Este controlo evita que erros sistemáticos ou defaults inseguros se propaguem automaticamente.
🕒 Quando aplicar
| Momento | Ação esperada |
|---|---|
| Inclusão de módulo externo | Validar origem, versão, integridade e conformidade |
| Criação/alteração de módulo interno | Validar sintaxe, segurança e outputs antes de release |
| Pipeline de build/deploy | Confirmar que apenas módulos aprovados são usados |
| Revisão periódica | Verificar manutenção, vulnerabilidades e uso ativo |
| Incidente ou alerta | Reavaliar todos os projetos dependentes do módulo |
👥 Perfis envolvidos
| Papel | Responsabilidade |
|---|---|
| DevOps / Infra | Integração técnica e consumo de módulos |
| Arquitetura | Definição de padrões modulares e fontes autorizadas |
| AppSec / Segurança | Validação de origem, integridade e risco |
| Cloud / Plataforma | Gestão do repositório interno e ciclo de vida |
| GRC / Compliance | Supervisão de aprovação e rastreabilidade |
🧪 Exemplos práticos
Referência segura a módulo externo
source = "git::https://github.com/org/vpc-module.git?ref=v1.2.3"
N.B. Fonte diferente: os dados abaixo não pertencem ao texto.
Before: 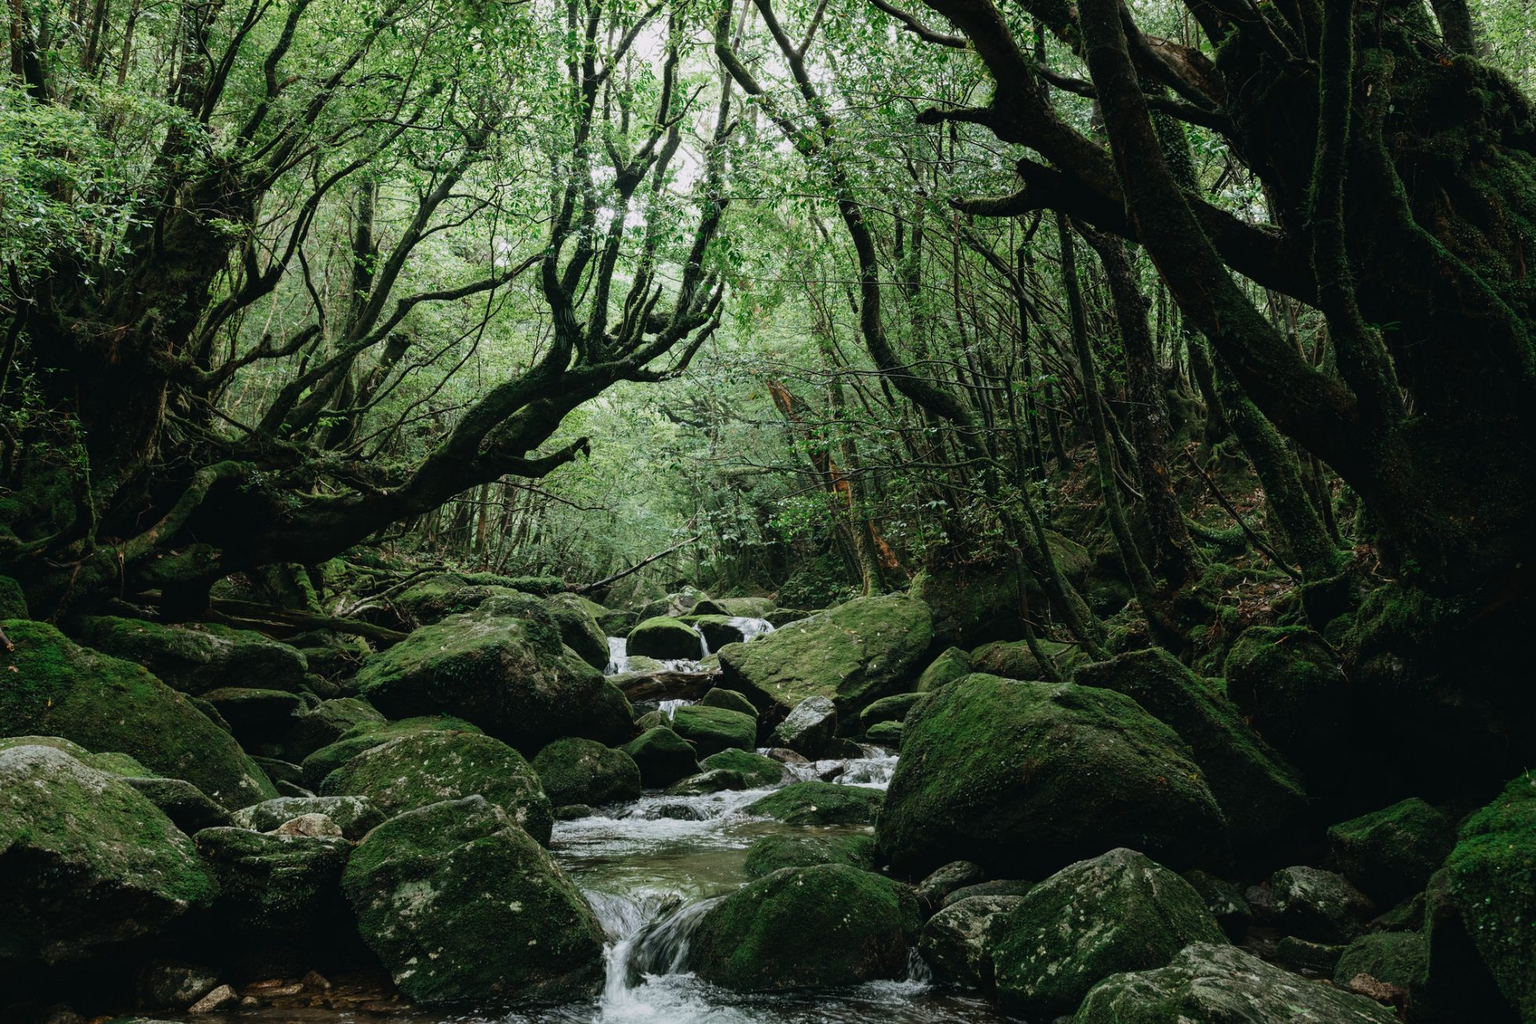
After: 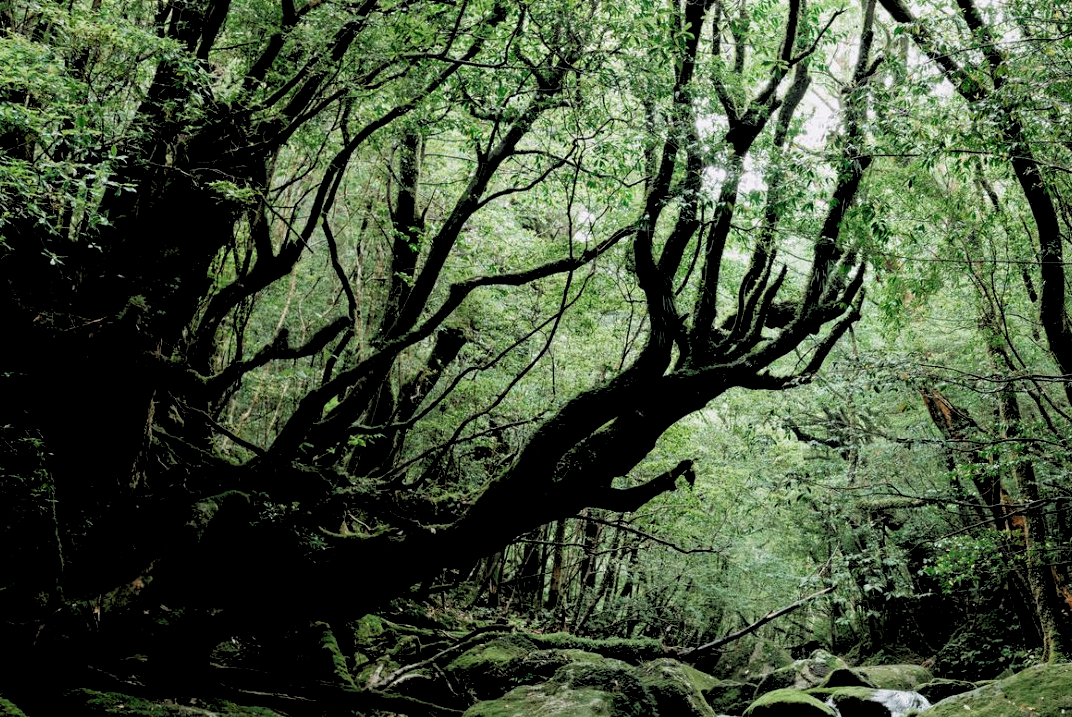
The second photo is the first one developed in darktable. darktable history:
crop and rotate: left 3.047%, top 7.509%, right 42.236%, bottom 37.598%
rgb levels: levels [[0.029, 0.461, 0.922], [0, 0.5, 1], [0, 0.5, 1]]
Bloqueio de fontes não autorizadas em pipeline
ALLOW_MODULE_SOURCES = [
"registry.terraform.io/org/",
"github.com/org/"
]
Pipeline de publicação de módulo interno
tflint(linting)checkovoutfsec(segurança)terraform-docs(documentação atualizada)- aprovação explícita antes de
release
Inventário interno (exemplo)
- Nome do módulo
- Owner
- Versão
- Última validação
- Ambientes onde é usado
⚖️ Proporcionalidade L1–L3
| Controlo | L1 | L2 | L3 |
|---|---|---|---|
| Allowlist de fontes | Recomendado | Obrigatório | Obrigatório |
| Pinning de versão | Obrigatório | Obrigatório | Obrigatório |
| Validação automática | Recomendado | Obrigatório | Obrigatório |
| Aprovação formal | Recomendado | Obrigatório | Obrigatório (reforçada) |
| Inventário/SBOM | Recomendado | Obrigatório | Obrigatório |
| Revalidação periódica | Recomendado | Obrigatório | Obrigatório + frequência maior |
🔗 Referências cruzadas
| Documento | Relação |
|---|---|
addon/02-validacoes-e-checks.md | Validação e evidência de módulos |
addon/11-uso-ferramentas-automatizadas-iac.md | Automação/assistência e riscos de processo |
| SSDF (PW.4, CM.3) | Governação de componentes reutilizados |
| SLSA (Source L2+) | Proveniência e integridade de código |
| CIS Controls (2, 8) | Gestão segura de software reutilizado |
📌 A governação de módulos é um controlo estrutural de supply chain em IaC. Sem validação, aprovação e evidência explícitas, a reutilização transforma-se num multiplicador de risco.